Records provided |
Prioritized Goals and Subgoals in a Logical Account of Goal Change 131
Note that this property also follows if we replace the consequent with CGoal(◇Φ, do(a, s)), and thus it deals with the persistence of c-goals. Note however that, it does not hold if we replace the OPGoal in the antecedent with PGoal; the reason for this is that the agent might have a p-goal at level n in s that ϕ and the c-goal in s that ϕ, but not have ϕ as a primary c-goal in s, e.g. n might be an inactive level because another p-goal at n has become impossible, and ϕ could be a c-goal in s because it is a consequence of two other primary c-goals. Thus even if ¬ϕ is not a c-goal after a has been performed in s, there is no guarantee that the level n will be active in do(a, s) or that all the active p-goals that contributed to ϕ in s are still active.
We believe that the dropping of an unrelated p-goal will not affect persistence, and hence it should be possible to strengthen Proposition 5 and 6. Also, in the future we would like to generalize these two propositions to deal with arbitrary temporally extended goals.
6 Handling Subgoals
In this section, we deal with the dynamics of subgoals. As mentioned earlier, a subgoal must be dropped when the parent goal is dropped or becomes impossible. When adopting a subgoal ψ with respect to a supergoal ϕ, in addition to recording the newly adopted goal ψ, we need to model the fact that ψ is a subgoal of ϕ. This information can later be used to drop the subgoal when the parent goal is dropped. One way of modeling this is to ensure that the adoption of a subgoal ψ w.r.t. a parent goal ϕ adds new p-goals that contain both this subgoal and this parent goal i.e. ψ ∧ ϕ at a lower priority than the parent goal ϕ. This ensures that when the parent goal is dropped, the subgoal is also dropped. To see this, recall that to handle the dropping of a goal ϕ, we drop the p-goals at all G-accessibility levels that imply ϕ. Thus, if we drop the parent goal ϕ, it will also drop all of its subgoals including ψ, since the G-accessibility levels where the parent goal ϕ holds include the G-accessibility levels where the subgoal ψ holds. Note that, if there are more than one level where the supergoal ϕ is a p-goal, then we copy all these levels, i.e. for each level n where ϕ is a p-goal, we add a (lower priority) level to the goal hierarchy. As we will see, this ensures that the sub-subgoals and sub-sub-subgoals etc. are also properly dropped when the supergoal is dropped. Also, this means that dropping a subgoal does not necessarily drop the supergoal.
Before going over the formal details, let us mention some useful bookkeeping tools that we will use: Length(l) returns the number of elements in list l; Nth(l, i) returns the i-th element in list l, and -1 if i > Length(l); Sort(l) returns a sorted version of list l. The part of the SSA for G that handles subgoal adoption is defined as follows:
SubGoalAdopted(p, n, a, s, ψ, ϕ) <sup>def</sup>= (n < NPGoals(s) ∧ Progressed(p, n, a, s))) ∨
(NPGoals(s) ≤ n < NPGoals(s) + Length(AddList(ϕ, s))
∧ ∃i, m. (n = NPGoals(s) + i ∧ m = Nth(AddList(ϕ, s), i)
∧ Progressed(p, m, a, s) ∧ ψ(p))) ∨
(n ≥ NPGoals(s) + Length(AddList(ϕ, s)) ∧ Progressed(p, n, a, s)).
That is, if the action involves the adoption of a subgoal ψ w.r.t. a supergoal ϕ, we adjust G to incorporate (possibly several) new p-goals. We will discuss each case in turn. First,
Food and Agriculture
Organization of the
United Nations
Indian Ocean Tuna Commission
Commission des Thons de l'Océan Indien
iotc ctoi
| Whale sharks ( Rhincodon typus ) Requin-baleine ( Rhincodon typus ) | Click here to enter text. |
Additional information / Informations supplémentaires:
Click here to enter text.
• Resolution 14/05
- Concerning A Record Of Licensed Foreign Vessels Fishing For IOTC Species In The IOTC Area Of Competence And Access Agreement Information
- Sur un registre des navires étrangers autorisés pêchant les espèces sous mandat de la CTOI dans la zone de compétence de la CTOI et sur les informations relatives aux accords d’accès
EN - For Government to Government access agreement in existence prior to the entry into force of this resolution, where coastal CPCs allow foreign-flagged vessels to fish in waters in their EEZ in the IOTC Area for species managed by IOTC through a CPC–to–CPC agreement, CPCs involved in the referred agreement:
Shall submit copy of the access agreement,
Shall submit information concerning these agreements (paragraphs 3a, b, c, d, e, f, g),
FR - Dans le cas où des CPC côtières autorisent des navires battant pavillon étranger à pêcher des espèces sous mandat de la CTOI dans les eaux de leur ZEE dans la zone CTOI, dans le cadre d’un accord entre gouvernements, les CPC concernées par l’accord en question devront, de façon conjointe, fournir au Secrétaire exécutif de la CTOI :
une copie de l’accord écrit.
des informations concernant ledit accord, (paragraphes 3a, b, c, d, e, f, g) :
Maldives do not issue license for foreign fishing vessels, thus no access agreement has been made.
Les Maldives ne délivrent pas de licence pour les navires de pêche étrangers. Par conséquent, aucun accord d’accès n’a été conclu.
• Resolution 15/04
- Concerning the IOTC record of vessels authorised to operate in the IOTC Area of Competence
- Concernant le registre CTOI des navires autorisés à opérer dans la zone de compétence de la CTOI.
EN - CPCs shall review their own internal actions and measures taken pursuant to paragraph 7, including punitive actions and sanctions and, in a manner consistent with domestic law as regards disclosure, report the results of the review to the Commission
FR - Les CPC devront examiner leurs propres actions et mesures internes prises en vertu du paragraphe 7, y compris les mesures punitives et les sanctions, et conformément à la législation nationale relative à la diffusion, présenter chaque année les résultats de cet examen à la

About this task | Write out the records once more, precisely as they stand.

Result of this task |
Prioritized Goals and Subgoals in a Logical Account of Goal Change 131
Note that this property also follows if we replace the consequent with CGoal(◇Φ, do(a, s)), and thus it deals with the persistence of c-goals. Note however that, it does not hold if we replace the OPGoal in the antecedent with PGoal; the reason for this is that the agent might have a p-goal at level n in s that ϕ and the c-goal in s that ϕ, but not have ϕ as a primary c-goal in s, e.g. n might be an inactive level because another p-goal at n has become impossible, and ϕ could be a c-goal in s because it is a consequence of two other primary c-goals. Thus even if ¬ϕ is not a c-goal after a has been performed in s, there is no guarantee that the level n will be active in do(a, s) or that all the active p-goals that contributed to ϕ in s are still active.
We believe that the dropping of an unrelated p-goal will not affect persistence, and hence it should be possible to strengthen Proposition 5 and 6. Also, in the future we would like to generalize these two propositions to deal with arbitrary temporally extended goals.
6 Handling Subgoals
In this section, we deal with the dynamics of subgoals. As mentioned earlier, a subgoal must be dropped when the parent goal is dropped or becomes impossible. When adopting a subgoal ψ with respect to a supergoal ϕ, in addition to recording the newly adopted goal ψ, we need to model the fact that ψ is a subgoal of ϕ. This information can later be used to drop the subgoal when the parent goal is dropped. One way of modeling this is to ensure that the adoption of a subgoal ψ w.r.t. a parent goal ϕ adds new p-goals that contain both this subgoal and this parent goal i.e. ψ ∧ ϕ at a lower priority than the parent goal ϕ. This ensures that when the parent goal is dropped, the subgoal is also dropped. To see this, recall that to handle the dropping of a goal ϕ, we drop the p-goals at all G-accessibility levels that imply ϕ. Thus, if we drop the parent goal ϕ, it will also drop all of its subgoals including ψ, since the G-accessibility levels where the parent goal ϕ holds include the G-accessibility levels where the subgoal ψ holds. Note that, if there are more than one level where the supergoal ϕ is a p-goal, then we copy all these levels, i.e. for each level n where ϕ is a p-goal, we add a (lower priority) level to the goal hierarchy. As we will see, this ensures that the sub-subgoals and sub-sub-subgoals etc. are also properly dropped when the supergoal is dropped. Also, this means that dropping a subgoal does not necessarily drop the supergoal.
Before going over the formal details, let us mention some useful bookkeeping tools that we will use: Length(l) returns the number of elements in list l; Nth(l, i) returns the i-th element in list l, and -1 if i > Length(l); Sort(l) returns a sorted version of list l. The part of the SSA for G that handles subgoal adoption is defined as follows:
SubGoalAdopted(p, n, a, s, ψ, ϕ) <sup>def</sup>= (n < NPGoals(s) ∧ Progressed(p, n, a, s))) ∨
(NPGoals(s) ≤ n < NPGoals(s) + Length(AddList(ϕ, s))
∧ ∃i, m. (n = NPGoals(s) + i ∧ m = Nth(AddList(ϕ, s), i)
∧ Progressed(p, m, a, s) ∧ ψ(p))) ∨
(n ≥ NPGoals(s) + Length(AddList(ϕ, s)) ∧ Progressed(p, n, a, s)).
That is, if the action involves the adoption of a subgoal ψ w.r.t. a supergoal ϕ, we adjust G to incorporate (possibly several) new p-goals. We will discuss each case in turn. First,
Food and Agriculture
Organization of the
United Nations
Indian Ocean Tuna Commission
Commission des Thons de l'Océan Indien
iotc ctoi
| Whale sharks ( Rhincodon typus ) Requin-baleine ( Rhincodon typus ) | Click here to enter text. |
Additional information / Informations supplémentaires:
Click here to enter text.
• Resolution 14/05
- Concerning A Record Of Licensed Foreign Vessels Fishing For IOTC Species In The IOTC Area Of Competence And Access Agreement Information
- Sur un registre des navires étrangers autorisés pêchant les espèces sous mandat de la CTOI dans la zone de compétence de la CTOI et sur les informations relatives aux accords d’accès
EN - For Government to Government access agreement in existence prior to the entry into force of this resolution, where coastal CPCs allow foreign-flagged vessels to fish in waters in their EEZ in the IOTC Area for species managed by IOTC through a CPC–to–CPC agreement, CPCs involved in the referred agreement:
Shall submit copy of the access agreement,
Shall submit information concerning these agreements (paragraphs 3a, b, c, d, e, f, g),
FR - Dans le cas où des CPC côtières autorisent des navires battant pavillon étranger à pêcher des espèces sous mandat de la CTOI dans les eaux de leur ZEE dans la zone CTOI, dans le cadre d’un accord entre gouvernements, les CPC concernées par l’accord en question devront, de façon conjointe, fournir au Secrétaire exécutif de la CTOI :
une copie de l’accord écrit.
des informations concernant ledit accord, (paragraphes 3a, b, c, d, e, f, g) :
Maldives do not issue license for foreign fishing vessels, thus no access agreement has been made.
Les Maldives ne délivrent pas de licence pour les navires de pêche étrangers. Par conséquent, aucun accord d’accès n’a été conclu.
• Resolution 15/04
- Concerning the IOTC record of vessels authorised to operate in the IOTC Area of Competence
- Concernant le registre CTOI des navires autorisés à opérer dans la zone de compétence de la CTOI.
EN - CPCs shall review their own internal actions and measures taken pursuant to paragraph 7, including punitive actions and sanctions and, in a manner consistent with domestic law as regards disclosure, report the results of the review to the Commission
FR - Les CPC devront examiner leurs propres actions et mesures internes prises en vertu du paragraphe 7, y compris les mesures punitives et les sanctions, et conformément à la législation nationale relative à la diffusion, présenter chaque année les résultats de cet examen à la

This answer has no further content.